The 16 Days of Activism Against Gender-Based Violence is an international campaign used by activists around the world (November 25-December 10) as an organizing strategy to call for the elimination of all forms of gender-based violence.
This year, we will be sharing out research on the links between harmful masculine norms and eight different forms of violent behavior, as well as insights and recommendations to eliminate all forms of violence.
While there is nothing inherent about being male that drives violence, how we socialize boys into their identities as men and what we expect of them – that is, society’s masculine norms – are undeniably linked with violence.
Indeed, boys and men are often raised, socialized, and encouraged to use violence in some form; on the whole, men and boys are disproportionately likely to both perpetrate most forms of violence and to die by homicide and suicide. However, the research affirms that this violence is preventable, gender equality is achievable, and nonviolent norms and ideas about manhood are prevalent and powerful.
Equimundo and Oak Foundation’s report Masculine Norms and Violence: Making the Connections, examines the links between harmful masculine norms and eight forms of violent behavior. This first blog in the Making the Connections, 16 Days of Activism series focuses on intimate partner violence (IPV). It breaks down the facts on IPV, explores its linkages to other forms of violence, and provides recommendations for action.
Intimate Partner Violence
Worldwide, an estimated 30 percent of ever-partnered women experience physical and/or sexual violence by an intimate partner at some point in their lives.
Intimate partner homicide is an extreme manifestation of these same trends. Globally, World Health Organization (WHO) statistics show that up to 38 percent of murders of women are perpetrated by a male intimate partner.
Multiple studies confirm that rigid norms regarding gender, gender roles, family, and marriage – together with men’s childhood experiences of violence – contribute to men’s use of violence against intimate partners. When men adhere more strongly to rigid, inequitable definitions of masculinity, they are more likely to also report perpetrating many forms of intimate partner violence. If men believe that they are not – or are not perceived to be – “masculine” or “man enough,” they may use intimate partner violence as a way to overcompensate or conform to gendered expectations.
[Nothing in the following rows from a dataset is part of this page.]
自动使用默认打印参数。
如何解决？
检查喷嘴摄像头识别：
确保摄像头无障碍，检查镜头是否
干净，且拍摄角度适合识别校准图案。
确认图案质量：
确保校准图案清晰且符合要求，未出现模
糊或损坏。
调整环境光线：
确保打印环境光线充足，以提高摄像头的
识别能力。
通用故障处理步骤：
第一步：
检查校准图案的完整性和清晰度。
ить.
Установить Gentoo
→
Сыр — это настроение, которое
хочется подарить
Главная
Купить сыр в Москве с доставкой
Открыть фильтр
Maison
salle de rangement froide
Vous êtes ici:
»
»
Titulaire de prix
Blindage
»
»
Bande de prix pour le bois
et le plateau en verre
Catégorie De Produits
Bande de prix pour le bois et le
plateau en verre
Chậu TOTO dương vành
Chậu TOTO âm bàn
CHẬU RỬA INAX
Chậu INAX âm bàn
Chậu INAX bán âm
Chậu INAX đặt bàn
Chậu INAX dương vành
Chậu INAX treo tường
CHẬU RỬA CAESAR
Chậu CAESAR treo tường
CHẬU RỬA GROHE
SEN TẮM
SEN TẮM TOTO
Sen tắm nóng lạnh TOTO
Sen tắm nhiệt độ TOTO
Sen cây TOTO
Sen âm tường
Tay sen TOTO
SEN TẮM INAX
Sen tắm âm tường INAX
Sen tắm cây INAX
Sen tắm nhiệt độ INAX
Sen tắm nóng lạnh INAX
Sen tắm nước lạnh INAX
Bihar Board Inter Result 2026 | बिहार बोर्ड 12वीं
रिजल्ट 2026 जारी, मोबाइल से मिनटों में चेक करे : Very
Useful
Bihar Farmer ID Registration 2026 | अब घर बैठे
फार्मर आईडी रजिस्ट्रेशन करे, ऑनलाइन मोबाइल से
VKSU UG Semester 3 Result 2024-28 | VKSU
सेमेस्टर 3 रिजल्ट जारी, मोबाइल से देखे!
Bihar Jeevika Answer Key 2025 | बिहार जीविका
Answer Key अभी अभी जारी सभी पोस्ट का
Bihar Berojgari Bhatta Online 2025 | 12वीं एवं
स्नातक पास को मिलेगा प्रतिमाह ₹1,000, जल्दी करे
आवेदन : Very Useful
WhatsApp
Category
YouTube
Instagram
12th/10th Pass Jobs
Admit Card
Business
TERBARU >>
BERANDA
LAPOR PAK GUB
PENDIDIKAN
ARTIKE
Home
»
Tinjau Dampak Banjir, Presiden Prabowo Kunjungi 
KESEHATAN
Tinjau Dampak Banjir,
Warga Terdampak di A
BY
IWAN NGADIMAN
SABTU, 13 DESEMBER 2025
Violence within the childhood home can contribute to children accepting violence as a “normal” part of intimate relationships, playing a role in the often-observed intergenerational transmission of intimate partner violence. Transforming these patriarchal, violent gender norms is essential for mitigating the influence of childhood experiences of violence, and is critical as an overall prevention strategy.
The stress, challenges, and loss of masculine identity caused by various forms of social oppression – for example, economic hardship, racism, religious persecution, and discrimination – can multiply risk factors for both men’s perpetration of intimate partner violence and women’s, including and in addition to transgender, non-binary, and gender nonconforming people’s victimization, as well as change the likelihood of survivors pursuing formal justice-system responses to this violence.
Local laws defining what intimate partner violence is or is not – for instance, whether or not legislation specifically outlaws marital rape – also intersect with gender norms and other factors, affecting rates of violence. Religious texts and teachings are also sometimes used to enforce women’s inferior position within intimate relationships with men.
From Theory to Practice
Initiatives aiming to prevent intimate partner violence should focus on the following transformations of harmful masculine norms:
- Ask participants to name, recognize, and discuss power inequalities in their intimate relationships.
- Teach discussion-based and compassionate problem-solving approaches, and provide safe spaces for practicing them.
- Foster an appreciation for multiple, limitless ways of defining what it means to be a man – for example, a man can love and respect his partner; a man can use his words to avoid violence; a man can share leadership and decision-making responsibility in his family.
- Demonstrate the broad, harmful effects of violence, including intergenerational effects, and insist that violence against one’s partner is never justified.
- Identify violence suffered in men’s and boys’ lives, recognize and explore the consequences, and help men and boys to process their experience of violence and heal.
- Reflect with men and boys on what would happen if they were not entitled to using power to get what they wanted: Would they feel vulnerable? Who would they be?